The travel balance surplus — tourism receipts minus what Greeks spend abroad — exceeded €19 billion through October. That figure alone covers roughly two-thirds of Greece's goods trade deficit, underscoring just how central tourism remains to the country's macroeconomic stability.
What's driving the revenue outperformance? Two factors stand out.
First, non-EU markets are contributing disproportionately. Receipts from visitors outside the European Union grew 12.2% to reach €9.11 billion, compared with a 5.8% increase from EU-27 sources (€12.12 billion). This gap reflects Greece's growing success in attracting long-haul travelers — particularly from the United States, where receipts reached €1.54 billion through October, an 8.4% increase — who tend to spend considerably more per trip.
Second, average expenditure per visitor rose to €602.20, a 3.9% increase that masks enormous variation by nationality. American visitors averaged €958.66 per trip in early 2025 — 59% above the overall mean. German travelers, Greece's largest source market by volume, averaged €625.04. The premium attached to long-haul visitors helps explain why the government and industry are investing heavily in new direct air connections to the US, UK, and — for the first time in 2026 — India.

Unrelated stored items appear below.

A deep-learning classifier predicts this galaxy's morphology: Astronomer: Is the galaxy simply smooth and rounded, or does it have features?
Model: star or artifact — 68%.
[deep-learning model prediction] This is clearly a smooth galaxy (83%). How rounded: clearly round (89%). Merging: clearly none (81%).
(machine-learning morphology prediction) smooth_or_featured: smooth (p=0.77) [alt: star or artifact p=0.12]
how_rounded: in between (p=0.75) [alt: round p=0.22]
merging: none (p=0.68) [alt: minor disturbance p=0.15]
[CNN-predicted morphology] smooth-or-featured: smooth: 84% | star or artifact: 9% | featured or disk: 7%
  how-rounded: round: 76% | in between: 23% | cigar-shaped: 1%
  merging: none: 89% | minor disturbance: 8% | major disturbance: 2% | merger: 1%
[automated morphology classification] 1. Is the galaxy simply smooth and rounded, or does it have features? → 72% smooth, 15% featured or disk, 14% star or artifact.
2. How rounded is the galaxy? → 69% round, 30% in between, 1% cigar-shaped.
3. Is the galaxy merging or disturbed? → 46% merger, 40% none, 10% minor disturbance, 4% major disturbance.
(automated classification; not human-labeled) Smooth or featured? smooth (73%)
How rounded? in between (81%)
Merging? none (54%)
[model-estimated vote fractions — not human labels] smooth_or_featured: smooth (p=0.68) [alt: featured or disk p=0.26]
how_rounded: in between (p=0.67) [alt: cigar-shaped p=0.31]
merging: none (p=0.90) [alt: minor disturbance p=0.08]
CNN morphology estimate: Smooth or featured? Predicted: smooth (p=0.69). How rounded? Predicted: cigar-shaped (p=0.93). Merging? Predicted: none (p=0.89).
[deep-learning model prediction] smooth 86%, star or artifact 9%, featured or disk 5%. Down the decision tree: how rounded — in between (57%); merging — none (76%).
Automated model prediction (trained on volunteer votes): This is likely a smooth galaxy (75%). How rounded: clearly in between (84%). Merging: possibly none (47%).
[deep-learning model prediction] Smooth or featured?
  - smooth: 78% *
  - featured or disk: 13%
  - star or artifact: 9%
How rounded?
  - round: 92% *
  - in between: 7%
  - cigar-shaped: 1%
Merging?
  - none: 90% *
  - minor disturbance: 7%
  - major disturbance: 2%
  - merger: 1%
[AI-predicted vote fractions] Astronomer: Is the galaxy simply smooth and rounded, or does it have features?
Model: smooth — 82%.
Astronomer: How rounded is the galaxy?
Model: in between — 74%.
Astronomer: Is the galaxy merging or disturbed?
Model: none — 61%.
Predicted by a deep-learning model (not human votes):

Shorter stays, bigger wallets: the new visitor profile
One of the most consequential shifts in Greek tourism is the ongoing compression of average stay length. Visitors spent 4.7 to 4.9 nights in Greece during the 2025 peak season (July–August), down from 5.9 nights in 2024 and 7.4 nights in 2019. That's a 35% reduction in six years.
The pattern is clear: travelers are visiting Greece more frequently but for shorter periods, and they're spending more intensely during those compressed windows. Higher daily spend is more than compensating for fewer nights, resulting in net revenue growth per visitor. But the shift carries operational implications that ripple through the entire hospitality chain — from how hotels price short stays to how tour operators structure multi-day itineraries.
August 2025 recorded 33.94 million overnight stays, a 2.9% increase year-over-year, with international guests accounting for 76.5% of arrivals and 83.8% of overnight stays. The gap between those two percentages tells its own story: international visitors stay longer than domestic ones, making them disproportionately valuable to the accommodation sector.
For travelers planning a trip to Greece, the data suggests that the old model of two-week Mediterranean holidays is giving way to more focused visits — often a week or less — built around specific islands, cities, or experiences. Budget-conscious visitors wondering how much a Greece trip costs should note that while stays are getting shorter, daily costs at upper-tier properties have increased materially, partly driven by new accommodation taxes.
Source markets: the UK's breakout year
Germany held its position as Greece's largest source market in 2025, delivering 5.65 million arrivals (+8.3%) and €3.61 billion in receipts through October. But Germany's revenue growth was nearly flat at just 0.5% — volume is growing, yield is not. The September data was particularly stark: German receipts fell 28.3% that month alone, suggesting price sensitivity among eurozone travelers as the European economy cooled.
The United Kingdom told a different story entirely. UK receipts reached €3.55 billion through October, a 15.1% surge that dramatically narrowed the gap with Germany. October was especially striking, with UK spending up 42.9% year-over-year — an outlier driven by strong late-season demand for Greek islands and an increasingly favorable Sterling-to-Euro exchange rate.
The United States continued its trajectory as Greece's most valuable per-capita market, with receipts reaching €1.54 billion (+8.4%). Italy and France rounded out the top five at €1.27 billion and €1.02 billion respectively. France was the only major market to show an arrival decline (-2.0%), though French visitors still managed to increase their spending.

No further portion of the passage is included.